After a leisurely lunch at Chez Jacqueline’s in Breaux Bridge, we were treated to a winter boat tour of the bayou near Atchafalaya Basin Landing. To warm up when we returned to shore, we grabbed some beers on the porch of Turtle Bar, where the resident dock cat curled up with Sarah for a nap. Of course.
All NY resolutions of salads and moderate meal portions were paused for our nine days of food heaven in Louisiana. Who doesn’t love Randazzo’s King Cake for breakfast every day during carnival season???

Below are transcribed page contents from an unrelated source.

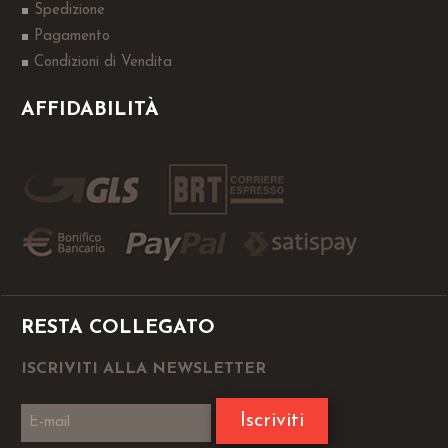
Spedizione
Pagamento
Condizioni di Vendita
AFFIDABILITÀ
RESTA COLLEGATO
ISCRIVITI ALLA NEWSLETTER
Iscriviti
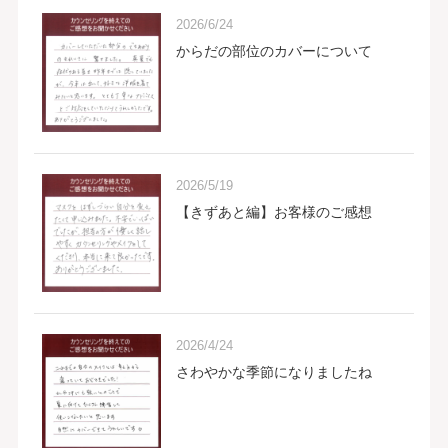
2026/6/24
からだの部位のカバーについて
2026/5/19
【きずあと編】お客様のご感想
2026/4/24
さわやかな季節になりましたね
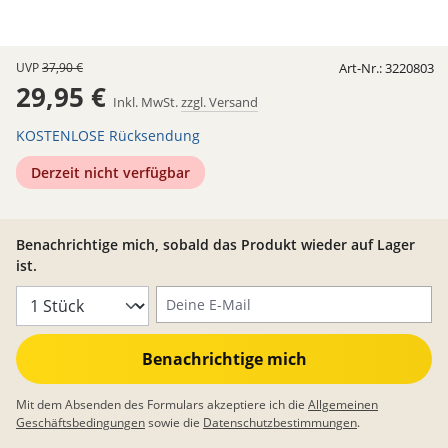
UVP
37,90 €
Art-Nr.:
3220803
29,95 €
Inkl. MwSt.
zzgl. Versand
KOSTENLOSE Rücksendung
Derzeit nicht verfügbar
Benachrichtige mich, sobald das Produkt wieder auf Lager
ist.
Deine E-Mail
Benachrichtige mich
Mit dem Absenden des Formulars akzeptiere ich die
Allgemeinen
Geschäftsbedingungen
sowie die
Datenschutzbestimmungen
.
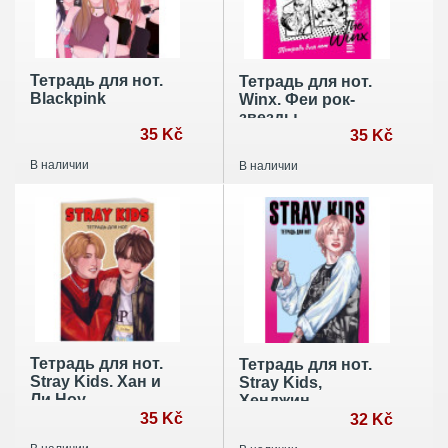
Тетрадь для нот.
Тетрадь для нот.
Blackpink
Winx. Феи рок-
звезды
35 Kč
35 Kč
В наличии
В наличии
Тетрадь для нот.
Тетрадь для нот.
Stray Kids. Хан и
Stray Kids,
Ли Ноу
Хенджин
35 Kč
32 Kč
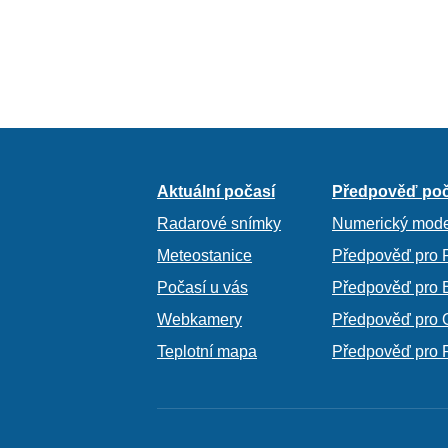
Aktuální počasí
Předpověď poč
Radarové snímky
Numerický mode
Meteostanice
Předpověď pro 
Počasí u vás
Předpověď pro 
Webkamery
Předpověď pro 
Teplotní mapa
Předpověď pro 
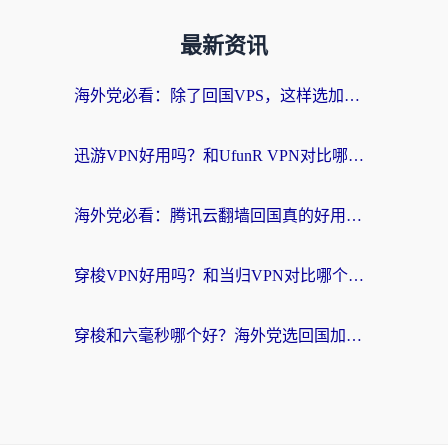
最新资讯
海外党必看：除了回国VPS，这样选加速器也能无缝刷国内资源？
迅游VPN好用吗？和UfunR VPN对比哪个回国效果更好？海外党亲测避坑指南
海外党必看：腾讯云翻墙回国真的好用吗？+ 3步选对回国加速器指南
穿梭VPN好用吗？和当归VPN对比哪个回国效果更好？海外党亲测实用指南
穿梭和六毫秒哪个好？海外党选回国加速器的避坑指南，附番茄加速器实测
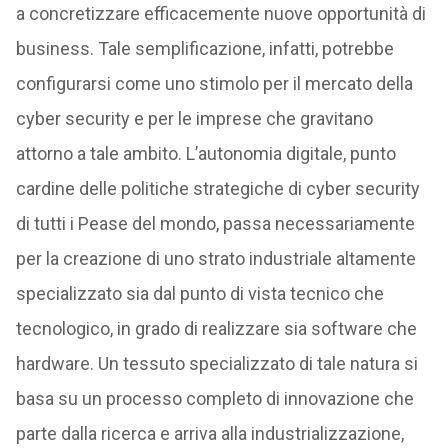
a concretizzare efficacemente nuove opportunità di
business. Tale semplificazione, infatti, potrebbe
configurarsi come uno stimolo per il mercato della
cyber security e per le imprese che gravitano
attorno a tale ambito. L’autonomia digitale, punto
cardine delle politiche strategiche di cyber security
di tutti i Pease del mondo, passa necessariamente
per la creazione di uno strato industriale altamente
specializzato sia dal punto di vista tecnico che
tecnologico, in grado di realizzare sia software che
hardware. Un tessuto specializzato di tale natura si
basa su un processo completo di innovazione che
parte dalla ricerca e arriva alla industrializzazione,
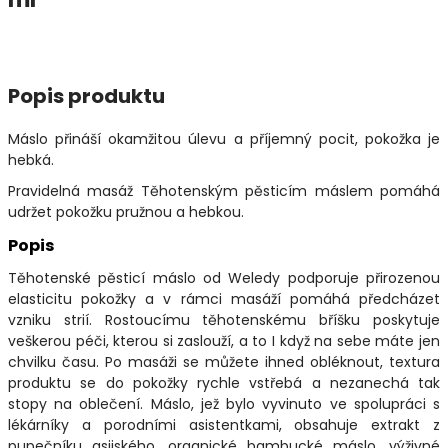
Popis produktu
Máslo přináší okamžitou úlevu a příjemný pocit, pokožka je
hebká.
Pravidelná masáž Těhotenským pěsticím máslem pomáhá
udržet pokožku pružnou a hebkou.
Popis
Těhotenské pěsticí máslo od Weledy podporuje přirozenou
elasticitu pokožky a v rámci masáží pomáhá předcházet
vzniku strií. Rostoucímu těhotenskému bříšku poskytuje
veškerou péči, kterou si zaslouží, a to I když na sebe máte jen
chvilku času. Po masáži se můžete ihned obléknout, textura
produktu se do pokožky rychle vstřebá a nezanechá tak
stopy na oblečení. Máslo, jež bylo vyvinuto ve spolupráci s
lékárníky a porodními asistentkami, obsahuje extrakt z
pupečníku asijského, organické bambucké máslo, výživné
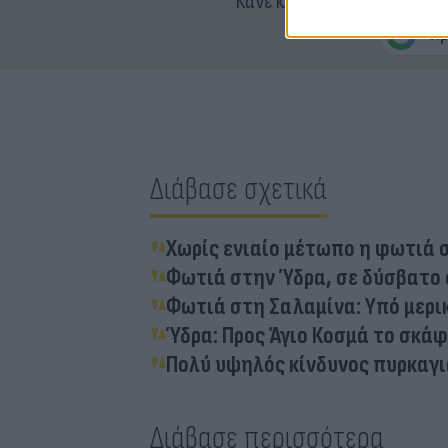
Κάνε κλικ και δες περισσότ
Διάβασε σχετικά
Χωρίς ενιαίο μέτωπο η φωτιά σ
Φωτιά στην Ύδρα, σε δύσβατο 
Φωτιά στη Σαλαμίνα: Υπό μερι
Ύδρα: Προς Άγιο Κοσμά το σκά
Πολύ υψηλός κίνδυνος πυρκαγιά
Διάβασε περισσότερα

We camped at a great state park across the lake from NOLA with easy access to the causeway for visits with friends on both sides of the water. Thank you to everyone who made time in their schedules to hang out with the Gills!
GEOQUIZ: Where in the world did a bakery substitute Baby Yoda for Baby Jesus in their carnival cakes?
We just finished a week at Davis Bayou State Campground, where we learned that shower #1 has the most hot water and the best water pressure since we left Cape Cod. Sarah actually washed her hair twice this week!
She also had her first Guinness in months (bliss!) and while temperatures were cool, we enjoyed lots of sunshine while walking in the area. This part of Mississippi was hard hit by back-to-back hurricanes a few years ago and recovery in many places is still slow. The campground is filled with snowbirds like us and the park system abuts a neighborhood with a pedestrian gate so many locals come through the park to run, fish, cycle, etc.
On Wednesday, we were glued to PBS watching the inauguration proceedings in D.C., much like the rest of the country. Molly had a bath at Tractor Supply and received her regular monthly cytopoint injection at Bienville Animal Medical Center.